The Sunnyside Country Club is a private country club with a championship golf course. It is located in the Sunnyside neighborhood of Fresno, California. Designed by golf course architect William P. Bell and opening in 1911, it is the oldest golf course in Fresno and one of the oldest in California. In addition to the golf course, Sunnyside Country Club has a swimming pool, tennis courts, exercise facilities and a restaurant and bar for its members.

== History ==

Sunnyside County Club traces its origins back to one of the early vineyards of Fresno County. In 1890, the land on which the club currently sits was purchased by William N. Oothout from Frederick Roeding, creating the Sunnyside Vineyard. By 1911, a group of wealthy and well-known Fresnans, including George C. Roeding, C.C. Teague and Frank Romain, bought a portion of the old Sunnyside Vineyard and Oothout’s colonial home to build a golf course for the club. The men hired Bell to design the golf course, which was completed in 1911. Oothout's colonial home was used at the clubhouse, until it was destroyed by fire in 1941.
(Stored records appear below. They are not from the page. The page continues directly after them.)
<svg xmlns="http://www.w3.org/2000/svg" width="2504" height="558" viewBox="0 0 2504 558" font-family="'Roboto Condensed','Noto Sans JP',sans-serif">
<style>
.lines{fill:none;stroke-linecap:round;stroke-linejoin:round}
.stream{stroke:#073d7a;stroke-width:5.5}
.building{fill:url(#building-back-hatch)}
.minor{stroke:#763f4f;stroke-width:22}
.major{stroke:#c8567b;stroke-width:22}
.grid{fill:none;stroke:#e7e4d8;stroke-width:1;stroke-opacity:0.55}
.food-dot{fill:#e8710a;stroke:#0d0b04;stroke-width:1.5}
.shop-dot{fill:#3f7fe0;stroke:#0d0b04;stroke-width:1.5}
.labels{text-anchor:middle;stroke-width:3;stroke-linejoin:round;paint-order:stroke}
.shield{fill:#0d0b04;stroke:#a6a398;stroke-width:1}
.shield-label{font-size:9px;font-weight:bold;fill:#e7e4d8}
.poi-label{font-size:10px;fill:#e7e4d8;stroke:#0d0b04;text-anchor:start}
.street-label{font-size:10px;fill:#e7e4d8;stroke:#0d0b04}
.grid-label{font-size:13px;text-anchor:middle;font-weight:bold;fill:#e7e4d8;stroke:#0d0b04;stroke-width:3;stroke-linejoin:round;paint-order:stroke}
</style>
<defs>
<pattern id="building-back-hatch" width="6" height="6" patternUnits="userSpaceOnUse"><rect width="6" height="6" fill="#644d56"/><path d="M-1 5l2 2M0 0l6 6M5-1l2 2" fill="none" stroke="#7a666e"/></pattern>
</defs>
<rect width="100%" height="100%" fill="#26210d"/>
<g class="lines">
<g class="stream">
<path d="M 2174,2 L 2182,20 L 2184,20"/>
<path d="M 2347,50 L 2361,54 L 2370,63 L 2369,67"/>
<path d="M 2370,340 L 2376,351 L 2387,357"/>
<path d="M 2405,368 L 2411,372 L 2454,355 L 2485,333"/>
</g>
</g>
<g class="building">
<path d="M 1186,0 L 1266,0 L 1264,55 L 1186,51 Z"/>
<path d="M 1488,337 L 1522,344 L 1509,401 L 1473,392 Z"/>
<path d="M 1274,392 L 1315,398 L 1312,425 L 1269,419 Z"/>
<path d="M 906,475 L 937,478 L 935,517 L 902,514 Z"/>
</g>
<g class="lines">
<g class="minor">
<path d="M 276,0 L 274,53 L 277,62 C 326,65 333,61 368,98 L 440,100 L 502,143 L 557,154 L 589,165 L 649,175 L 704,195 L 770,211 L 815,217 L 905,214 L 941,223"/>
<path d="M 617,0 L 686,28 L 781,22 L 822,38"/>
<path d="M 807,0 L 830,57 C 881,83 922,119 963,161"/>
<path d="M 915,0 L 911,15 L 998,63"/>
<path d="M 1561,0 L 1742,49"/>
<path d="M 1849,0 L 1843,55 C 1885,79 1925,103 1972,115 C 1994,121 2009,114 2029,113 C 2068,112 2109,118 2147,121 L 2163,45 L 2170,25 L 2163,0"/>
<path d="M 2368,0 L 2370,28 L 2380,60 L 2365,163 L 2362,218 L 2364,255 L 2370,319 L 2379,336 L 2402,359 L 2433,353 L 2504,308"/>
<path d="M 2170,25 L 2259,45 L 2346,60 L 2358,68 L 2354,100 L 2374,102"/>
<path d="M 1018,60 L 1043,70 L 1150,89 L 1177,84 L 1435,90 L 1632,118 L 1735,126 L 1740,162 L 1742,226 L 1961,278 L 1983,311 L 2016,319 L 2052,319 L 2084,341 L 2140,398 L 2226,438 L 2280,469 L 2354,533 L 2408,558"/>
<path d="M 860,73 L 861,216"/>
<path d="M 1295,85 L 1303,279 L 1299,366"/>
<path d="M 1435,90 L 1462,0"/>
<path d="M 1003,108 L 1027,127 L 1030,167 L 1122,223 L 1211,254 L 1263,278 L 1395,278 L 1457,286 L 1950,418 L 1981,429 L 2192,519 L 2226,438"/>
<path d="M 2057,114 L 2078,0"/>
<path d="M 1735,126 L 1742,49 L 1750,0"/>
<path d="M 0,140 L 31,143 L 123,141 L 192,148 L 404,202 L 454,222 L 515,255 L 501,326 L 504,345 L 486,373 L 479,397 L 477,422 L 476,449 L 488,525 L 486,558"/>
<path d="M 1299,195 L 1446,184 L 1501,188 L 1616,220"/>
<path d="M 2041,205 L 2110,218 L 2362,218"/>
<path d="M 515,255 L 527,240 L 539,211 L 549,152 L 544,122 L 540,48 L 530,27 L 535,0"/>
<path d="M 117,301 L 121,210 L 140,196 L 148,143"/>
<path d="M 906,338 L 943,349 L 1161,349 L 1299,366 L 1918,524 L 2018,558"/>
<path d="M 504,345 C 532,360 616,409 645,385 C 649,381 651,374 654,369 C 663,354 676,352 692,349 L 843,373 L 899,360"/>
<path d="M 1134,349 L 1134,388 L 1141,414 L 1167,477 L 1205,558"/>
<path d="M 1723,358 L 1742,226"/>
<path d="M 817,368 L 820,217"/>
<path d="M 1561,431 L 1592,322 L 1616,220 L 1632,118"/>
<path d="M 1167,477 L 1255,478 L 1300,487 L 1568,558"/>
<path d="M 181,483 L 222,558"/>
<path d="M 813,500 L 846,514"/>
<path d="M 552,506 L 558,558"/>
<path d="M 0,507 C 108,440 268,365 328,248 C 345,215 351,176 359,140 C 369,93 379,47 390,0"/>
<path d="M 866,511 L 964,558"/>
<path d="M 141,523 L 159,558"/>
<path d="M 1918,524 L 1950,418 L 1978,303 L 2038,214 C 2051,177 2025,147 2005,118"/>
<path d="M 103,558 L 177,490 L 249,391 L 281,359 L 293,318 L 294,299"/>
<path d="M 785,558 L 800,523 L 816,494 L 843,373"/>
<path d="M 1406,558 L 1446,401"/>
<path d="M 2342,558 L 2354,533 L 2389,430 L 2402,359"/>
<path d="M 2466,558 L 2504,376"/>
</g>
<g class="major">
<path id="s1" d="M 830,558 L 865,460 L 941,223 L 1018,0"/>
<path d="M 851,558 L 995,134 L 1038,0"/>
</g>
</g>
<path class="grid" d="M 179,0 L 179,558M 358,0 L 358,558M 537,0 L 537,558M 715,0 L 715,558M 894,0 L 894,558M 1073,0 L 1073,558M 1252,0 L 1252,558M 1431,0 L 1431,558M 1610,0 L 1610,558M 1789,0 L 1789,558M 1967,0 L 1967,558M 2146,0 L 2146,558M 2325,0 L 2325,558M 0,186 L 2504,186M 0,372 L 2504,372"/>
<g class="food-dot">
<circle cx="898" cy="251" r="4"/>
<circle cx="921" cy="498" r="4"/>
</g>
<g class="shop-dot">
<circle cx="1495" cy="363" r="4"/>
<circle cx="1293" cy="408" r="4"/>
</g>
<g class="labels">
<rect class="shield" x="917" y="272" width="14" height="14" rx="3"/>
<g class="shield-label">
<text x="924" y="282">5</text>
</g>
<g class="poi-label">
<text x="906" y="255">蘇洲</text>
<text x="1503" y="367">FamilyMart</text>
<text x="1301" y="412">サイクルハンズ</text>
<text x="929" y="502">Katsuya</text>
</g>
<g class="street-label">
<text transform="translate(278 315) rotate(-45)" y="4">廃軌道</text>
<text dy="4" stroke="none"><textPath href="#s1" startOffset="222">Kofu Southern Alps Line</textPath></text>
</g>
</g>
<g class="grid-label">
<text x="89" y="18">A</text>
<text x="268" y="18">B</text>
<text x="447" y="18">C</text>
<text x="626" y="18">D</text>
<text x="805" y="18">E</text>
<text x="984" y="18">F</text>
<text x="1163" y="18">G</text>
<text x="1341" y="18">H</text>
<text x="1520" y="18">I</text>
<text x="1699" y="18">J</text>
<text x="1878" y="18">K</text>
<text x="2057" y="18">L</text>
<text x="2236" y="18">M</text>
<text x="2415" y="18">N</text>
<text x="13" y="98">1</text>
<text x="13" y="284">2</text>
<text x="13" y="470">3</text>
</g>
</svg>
The existing clubhouse is built in the mid-century modern style an contains a large fireplace sculpture by Fresno artist Stan Bitters. The clubhouse was built in 1948 and was designed by H. Rafael Lake.

The Fresno Open on the LPGA Tour was held at Sunnyside in 1951 and 1952, with Babe Zaharias winning both tournaments. Sunnyside currently hosts numerous NCAA and amateur tournaments.

Throughout its history, many well-known Fresnans have lived on the course itself, including Fresno State Bulldogs Football Coach Jim Sweeney (hole 7) and World War II Flying Ace Pappy Boyington (hole 14).